I'm having trouble with another analysis homework problem:
Let $x_n$ be a sequence in $\mathbb{R}$ such that $d(x_n, x_{n+1}) \le \frac{d(x_{n-1},x_n)}{2}$. Show that $x_n$ is a Cauchy sequence.

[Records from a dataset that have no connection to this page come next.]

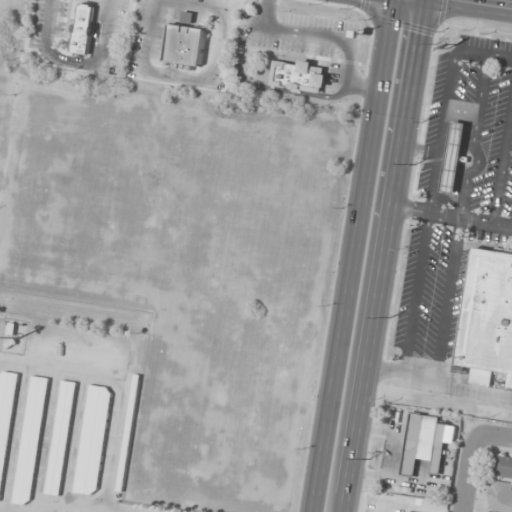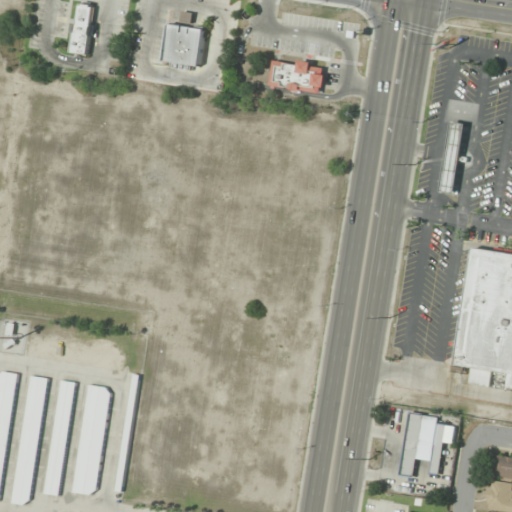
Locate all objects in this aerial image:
road: (502, 1)
building: (85, 28)
building: (85, 29)
road: (311, 34)
building: (184, 42)
building: (186, 46)
building: (298, 74)
building: (299, 76)
road: (197, 78)
road: (261, 86)
road: (362, 86)
road: (444, 103)
gas station: (453, 155)
building: (453, 155)
building: (455, 157)
road: (502, 162)
road: (451, 215)
road: (460, 215)
road: (353, 256)
road: (383, 256)
road: (416, 292)
building: (487, 315)
building: (489, 317)
road: (29, 361)
road: (439, 381)
building: (6, 414)
building: (6, 416)
road: (16, 434)
road: (46, 438)
building: (61, 438)
building: (62, 438)
road: (73, 439)
building: (93, 439)
road: (494, 439)
building: (31, 440)
building: (31, 440)
building: (94, 440)
building: (414, 444)
building: (440, 448)
building: (503, 465)
road: (471, 474)
building: (501, 496)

I know that I need to prove that for any $\epsilon$ there exists a $N$ such that $m,n \ge N$ implies $d(x_m,x_n) < \epsilon$. However, I am having a hard time defining this $N$. Here is what I have so far:
$$d(x_n, x_{n+1}) \le \frac{d(x_{n-1},x_n)}{2} \le d(x_{n-1},x_n) \le d(x_{n-1},x_{\lambda}) + d(x_{\lambda}, x_n).$$
Now, if I can show that for any $\epsilon$, there exists a $N_1$ such that $m,n \ge N_1$ implies $d(x_m,x_n) < \frac{\epsilon}{2}$ and for any epsilon, there exists a $N_2$ such that $p,q \ge N_2$ implies $d(x_p,x_q) < \frac{\epsilon}{2}$, then I can simply define $N = \max\{N_1,N_2\}$ and I am done. Unfortunately, I do not know how to go about finding $N_1$ and $N_2$.

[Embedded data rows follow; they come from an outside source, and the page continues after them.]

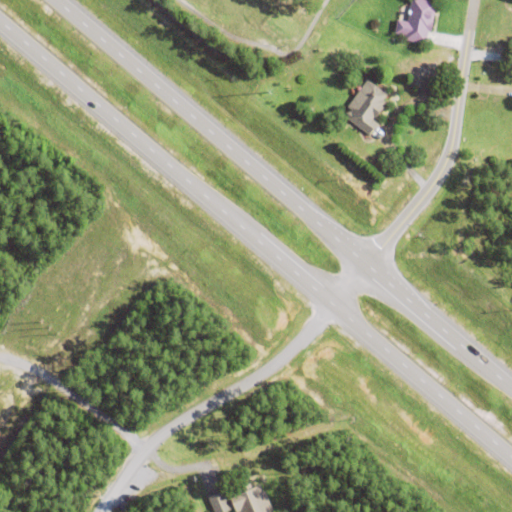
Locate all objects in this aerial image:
building: (415, 21)
building: (417, 24)
park: (265, 31)
building: (364, 107)
building: (366, 109)
road: (442, 170)
road: (283, 193)
road: (256, 240)
road: (74, 398)
road: (212, 403)
building: (250, 498)
building: (248, 500)
building: (217, 502)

I'll give it a shot. Fix $\epsilon>0$. Let $N$ be such that $\frac{d(x_{0},x_{1})}{2^{N}}<\epsilon$. Then, for $n,m > N+1$, we have $m=n+k$ for some positive $k$ and:
$$ d(x_{n},x_{m})\leq d(x_{n},x_{n+1})+\ldots+d(x_{m-1},x_{m}) \leq \frac{d(x_{0},x_{1})}{2^{n}} + \frac{d(x_{0},x_{1})}{2^{n+1}} + \ldots + \frac{d(x_{0},x_{1})}{2^{n+k-1}} \\ \leq d(x_{0},x_{1})\frac{1}{2^{n}}(\frac{1-(1/2)^{k}}{1/2}) = d(x_{0},x_{1})\frac{1}{2^{n-1}}({1-(1/2)^{k}}) \leq \frac{d(x_{0},x_{1})}{2^{n-1}} < \epsilon $$
since $n >N+1$. I think this is it, but feel free to judge my answer.